How this annoying driver behaviour could lead to a $272 fine

·News Reporter
·4-min read

There is nothing more frustrating on the roads than having slower cars hogging the right-hand lane causing other drivers to take risks as they struggle to get past.

Thankfully, there are rules to punish those sitting in the fast lane when it isn’t necessary and not keeping to the left-hand side of the road.

These rules are strictly enforced and with a combination of both financial penalties and demerit points threatening drivers, it can be a strict deterrent. So just how costly could it be?

Woman angry behind the wheel. Source: Getty Images
It's a driving habit that annoys many people, but did you know you could be fined for it? Source: Getty Images

Always stick to the left

Keeping to the left to allow faster traffic through is a general theme throughout Australian society whether you are on an escalator, pavement, and of course on the roads.

It’s a rule that is applied nationally with each state using the guidelines set out in the Australian Road Rules.

In the regulations, Rule 129 clearly states: "A driver must drive as far as practicable to the far left-hand side of the road".

Traffic in Brisbane. Source: Getty Images
Hogging the right lane can incur hefty penalties. Source: Getty Images

Anyone caught not following this is then automatically at risk of being given a penalty should they be caught doing so by police or other regulatory bodies.

It’s also backed up by the ARR’s Rule 130 which requires drivers to avoid using the right lane on a multi-lane road unless they are:

  • Overtaking

  • Turning right or making a U-turn

  • Avoiding an obstruction

  • All other lanes are congested

Here, drivers are only required to stay in the left lane if the speed limit is signposted as being over 80km/h or there is a sign indicating to “keep left unless overtaking”.

There aren’t any exceptions given to the rules meaning that there aren’t any loopholes or side rules to exploit when pleading your case to the authorities.

Fines and demerit points aplenty

No matter where you go across Australia, you will almost certainly be handed some sort of financial penalty for failing to keep to the left if caught by police.

On top of that, most states also add several demerit points to your licence just to hammer home that the actions you were doing could be potentially dangerous.

NSW: The authorities in NSW are fairly strict on the matter. They will issue a fine of $272 and add two demerit points to your licence. The fine increases to $349 if they take place on a multi-lane road.

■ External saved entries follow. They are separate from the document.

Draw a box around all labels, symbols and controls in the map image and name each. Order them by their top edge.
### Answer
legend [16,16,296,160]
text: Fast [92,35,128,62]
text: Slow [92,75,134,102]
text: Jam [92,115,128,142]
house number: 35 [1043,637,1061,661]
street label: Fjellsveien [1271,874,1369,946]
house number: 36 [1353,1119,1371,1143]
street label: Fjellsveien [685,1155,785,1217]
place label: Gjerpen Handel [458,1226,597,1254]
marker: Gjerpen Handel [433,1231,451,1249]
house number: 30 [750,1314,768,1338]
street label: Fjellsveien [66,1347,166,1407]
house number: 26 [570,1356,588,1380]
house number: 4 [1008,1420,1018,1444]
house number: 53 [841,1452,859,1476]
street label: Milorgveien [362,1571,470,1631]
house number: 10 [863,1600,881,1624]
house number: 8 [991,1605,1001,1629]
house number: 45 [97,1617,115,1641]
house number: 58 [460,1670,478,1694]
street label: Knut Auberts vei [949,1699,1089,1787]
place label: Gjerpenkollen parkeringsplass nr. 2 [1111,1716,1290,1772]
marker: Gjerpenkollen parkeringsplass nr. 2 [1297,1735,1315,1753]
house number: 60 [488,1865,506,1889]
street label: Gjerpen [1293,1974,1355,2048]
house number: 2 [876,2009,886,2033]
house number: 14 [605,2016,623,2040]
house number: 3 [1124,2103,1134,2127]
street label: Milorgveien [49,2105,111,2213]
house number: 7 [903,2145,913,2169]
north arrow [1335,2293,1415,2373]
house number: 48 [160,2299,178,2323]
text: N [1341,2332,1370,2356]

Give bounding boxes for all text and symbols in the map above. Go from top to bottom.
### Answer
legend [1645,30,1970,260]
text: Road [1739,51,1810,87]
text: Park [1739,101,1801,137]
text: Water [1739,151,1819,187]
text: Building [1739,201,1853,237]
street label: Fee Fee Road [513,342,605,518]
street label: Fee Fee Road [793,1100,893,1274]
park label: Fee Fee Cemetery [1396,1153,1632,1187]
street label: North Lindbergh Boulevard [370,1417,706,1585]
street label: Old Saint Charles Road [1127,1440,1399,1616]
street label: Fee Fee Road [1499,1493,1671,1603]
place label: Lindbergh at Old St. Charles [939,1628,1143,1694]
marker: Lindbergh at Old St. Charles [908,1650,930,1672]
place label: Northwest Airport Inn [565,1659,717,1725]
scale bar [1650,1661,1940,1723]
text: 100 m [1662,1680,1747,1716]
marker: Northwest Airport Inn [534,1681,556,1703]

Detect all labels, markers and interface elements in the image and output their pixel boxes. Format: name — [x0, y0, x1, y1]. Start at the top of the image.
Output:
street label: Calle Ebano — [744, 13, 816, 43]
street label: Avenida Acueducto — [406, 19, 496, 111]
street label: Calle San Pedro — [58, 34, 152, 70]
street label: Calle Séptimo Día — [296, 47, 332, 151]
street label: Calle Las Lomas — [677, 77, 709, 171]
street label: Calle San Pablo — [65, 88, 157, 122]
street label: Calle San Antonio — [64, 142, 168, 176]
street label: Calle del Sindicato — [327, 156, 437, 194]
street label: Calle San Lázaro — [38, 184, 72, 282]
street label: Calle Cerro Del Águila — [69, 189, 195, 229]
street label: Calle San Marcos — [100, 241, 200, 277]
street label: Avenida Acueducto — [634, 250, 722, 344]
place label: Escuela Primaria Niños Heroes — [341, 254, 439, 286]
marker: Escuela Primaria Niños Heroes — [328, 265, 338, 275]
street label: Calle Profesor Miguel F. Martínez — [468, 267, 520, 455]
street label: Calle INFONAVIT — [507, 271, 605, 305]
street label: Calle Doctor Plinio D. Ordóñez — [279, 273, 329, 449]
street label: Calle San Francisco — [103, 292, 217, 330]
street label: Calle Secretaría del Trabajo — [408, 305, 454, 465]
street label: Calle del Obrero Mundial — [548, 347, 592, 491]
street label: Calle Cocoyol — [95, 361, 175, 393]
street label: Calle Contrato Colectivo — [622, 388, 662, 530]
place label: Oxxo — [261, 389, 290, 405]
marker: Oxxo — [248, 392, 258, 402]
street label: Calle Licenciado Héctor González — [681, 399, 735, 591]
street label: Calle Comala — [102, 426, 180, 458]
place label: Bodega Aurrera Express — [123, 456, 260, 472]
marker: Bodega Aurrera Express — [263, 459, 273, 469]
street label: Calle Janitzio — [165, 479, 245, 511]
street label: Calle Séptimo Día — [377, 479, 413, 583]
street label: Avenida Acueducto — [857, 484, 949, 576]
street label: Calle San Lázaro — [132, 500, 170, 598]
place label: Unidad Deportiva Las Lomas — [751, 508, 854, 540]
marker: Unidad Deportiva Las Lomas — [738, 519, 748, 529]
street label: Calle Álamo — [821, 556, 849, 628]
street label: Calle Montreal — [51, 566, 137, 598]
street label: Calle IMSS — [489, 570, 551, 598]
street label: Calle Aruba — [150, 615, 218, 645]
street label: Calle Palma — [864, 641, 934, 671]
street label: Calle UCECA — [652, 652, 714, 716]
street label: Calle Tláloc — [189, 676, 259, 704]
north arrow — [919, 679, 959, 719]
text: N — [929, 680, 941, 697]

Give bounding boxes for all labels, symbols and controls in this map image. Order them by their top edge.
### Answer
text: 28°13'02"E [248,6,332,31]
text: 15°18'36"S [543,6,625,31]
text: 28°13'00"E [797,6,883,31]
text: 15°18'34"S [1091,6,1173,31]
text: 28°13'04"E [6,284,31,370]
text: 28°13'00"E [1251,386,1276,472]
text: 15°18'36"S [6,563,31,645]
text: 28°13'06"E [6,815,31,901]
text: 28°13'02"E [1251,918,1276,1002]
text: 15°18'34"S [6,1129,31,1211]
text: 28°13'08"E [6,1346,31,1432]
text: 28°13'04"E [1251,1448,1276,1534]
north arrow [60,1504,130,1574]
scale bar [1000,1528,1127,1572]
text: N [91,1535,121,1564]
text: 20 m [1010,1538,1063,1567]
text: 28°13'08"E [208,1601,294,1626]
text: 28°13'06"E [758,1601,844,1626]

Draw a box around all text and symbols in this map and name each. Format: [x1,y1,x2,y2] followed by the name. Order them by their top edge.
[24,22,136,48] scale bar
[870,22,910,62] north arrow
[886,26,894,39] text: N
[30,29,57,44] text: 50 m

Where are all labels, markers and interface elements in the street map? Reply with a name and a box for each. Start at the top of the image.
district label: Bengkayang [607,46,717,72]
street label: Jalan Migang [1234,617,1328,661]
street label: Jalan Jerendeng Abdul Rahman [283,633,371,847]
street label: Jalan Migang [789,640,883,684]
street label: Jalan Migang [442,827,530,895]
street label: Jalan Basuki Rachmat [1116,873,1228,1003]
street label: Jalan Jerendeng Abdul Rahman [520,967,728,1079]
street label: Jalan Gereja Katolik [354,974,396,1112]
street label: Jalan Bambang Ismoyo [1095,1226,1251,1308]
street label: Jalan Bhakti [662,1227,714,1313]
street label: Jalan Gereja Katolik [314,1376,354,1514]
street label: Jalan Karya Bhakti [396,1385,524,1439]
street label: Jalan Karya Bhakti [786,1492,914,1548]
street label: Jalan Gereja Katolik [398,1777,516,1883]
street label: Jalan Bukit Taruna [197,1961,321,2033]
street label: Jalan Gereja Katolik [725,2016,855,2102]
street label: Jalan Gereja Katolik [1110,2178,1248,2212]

VIC: Drivers in Victoria must keep left when driving on a multi-lane road with a speed limit of 80km/h or more, or where there's a "keep left" sign, unless overtaking. Those that don't could be facing a fine of $182 and two demerit points to their licence.

QLD: Queensland drivers need to keep left when driving on a multi-lane road with a signposted speed limit more than 80km/h or face an $82 penalty. The Sunshine State also has a general rule about keeping left on all roads, breaking which could see offenders issued with a $110 fine and two demerit points.

SA: With the additional $92 levy for breaking road rules, offenders in SA will get lumped with a $424 fine and two demerit points.

WA: WA has the most lenient penalties for lane hogs as they will be issued a $50 and also cop two demerit points.

ACT: The authorities are pretty strict on those caught breaking lane rules in the nation's capital as offenders will be slapped with a $380 and two demerit points.

TAS: Tasmanian drivers face a fine of $130 and two demerit points should they fail to keep left on the roads.

NT: The rules are a little different in the Northern Territory compared to the rest of the country. As the offence is classed as a general offence, it allows police to charge up to 20 penalty units should they wish. With one penalty unit equating to $157, you could face a maximum fine of $3,140.

Rule doesn't just apply to cars

In some states, the rules for keeping left are applied to all forms of vehicles – not just cars and it can be applied to driving or riding on all paved surfaces in public areas.

Tasmania has specific rules allocated to both scooter drivers and pedestrians who do not keep to the left when on the roads.

Any offending parties could face a fine of $43 should they be caught in the act. In Queensland, anyone riding e-scooters has to keep left whenever riding on a footpath or a side street.

If anyone is found breaking these rules or driving them on a major road, the rider will have a penalty of $137.

It’s safe to say then that you need to keep left whenever travelling in public areas otherwise you could cop a fine no matter what mode of transport you have chosen to use.